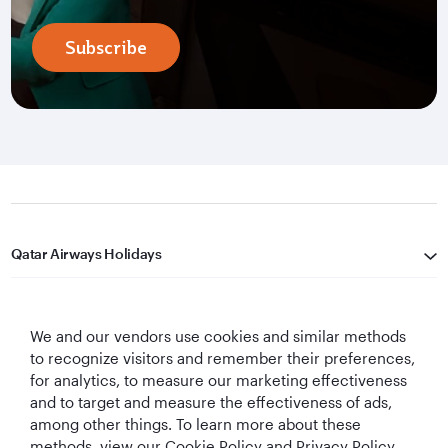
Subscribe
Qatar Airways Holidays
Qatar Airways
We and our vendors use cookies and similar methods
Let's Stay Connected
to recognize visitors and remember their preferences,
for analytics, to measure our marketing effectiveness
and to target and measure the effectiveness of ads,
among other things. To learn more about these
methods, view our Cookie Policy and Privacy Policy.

________________

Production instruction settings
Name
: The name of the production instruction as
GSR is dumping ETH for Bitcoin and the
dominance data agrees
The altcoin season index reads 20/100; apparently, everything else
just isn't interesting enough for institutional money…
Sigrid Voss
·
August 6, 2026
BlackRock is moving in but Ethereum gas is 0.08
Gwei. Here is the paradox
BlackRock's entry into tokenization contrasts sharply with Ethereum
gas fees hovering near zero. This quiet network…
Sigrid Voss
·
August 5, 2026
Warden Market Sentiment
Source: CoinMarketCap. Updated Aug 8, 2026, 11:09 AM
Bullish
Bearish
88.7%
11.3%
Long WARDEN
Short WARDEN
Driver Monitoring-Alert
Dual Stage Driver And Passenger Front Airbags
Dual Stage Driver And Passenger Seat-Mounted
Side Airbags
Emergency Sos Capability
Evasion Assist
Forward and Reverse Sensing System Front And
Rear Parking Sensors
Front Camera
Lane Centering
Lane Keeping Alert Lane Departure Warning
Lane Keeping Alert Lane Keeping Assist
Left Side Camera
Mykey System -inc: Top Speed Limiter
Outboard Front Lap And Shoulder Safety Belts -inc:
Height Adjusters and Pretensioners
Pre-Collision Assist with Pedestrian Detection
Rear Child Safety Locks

________________

> **What the exercise asks**: The reply should consist solely of the lines above from the one that has "just isn't interesting" through the one that has "Rear Child Safety Locks", reproduced exactly.

> **Solution to this task**:
just isn't interesting enough for institutional money…
Sigrid Voss
·
August 6, 2026
BlackRock is moving in but Ethereum gas is 0.08
Gwei. Here is the paradox
BlackRock's entry into tokenization contrasts sharply with Ethereum
gas fees hovering near zero. This quiet network…
Sigrid Voss
·
August 5, 2026
Warden Market Sentiment
Source: CoinMarketCap. Updated Aug 8, 2026, 11:09 AM
Bullish
Bearish
88.7%
11.3%
Long WARDEN
Short WARDEN
Driver Monitoring-Alert
Dual Stage Driver And Passenger Front Airbags
Dual Stage Driver And Passenger Seat-Mounted
Side Airbags
Emergency Sos Capability
Evasion Assist
Forward and Reverse Sensing System Front And
Rear Parking Sensors
Front Camera
Lane Centering
Lane Keeping Alert Lane Departure Warning
Lane Keeping Alert Lane Keeping Assist
Left Side Camera
Mykey System -inc: Top Speed Limiter
Outboard Front Lap And Shoulder Safety Belts -inc:
Height Adjusters and Pretensioners
Pre-Collision Assist with Pedestrian Detection
Rear Child Safety Locks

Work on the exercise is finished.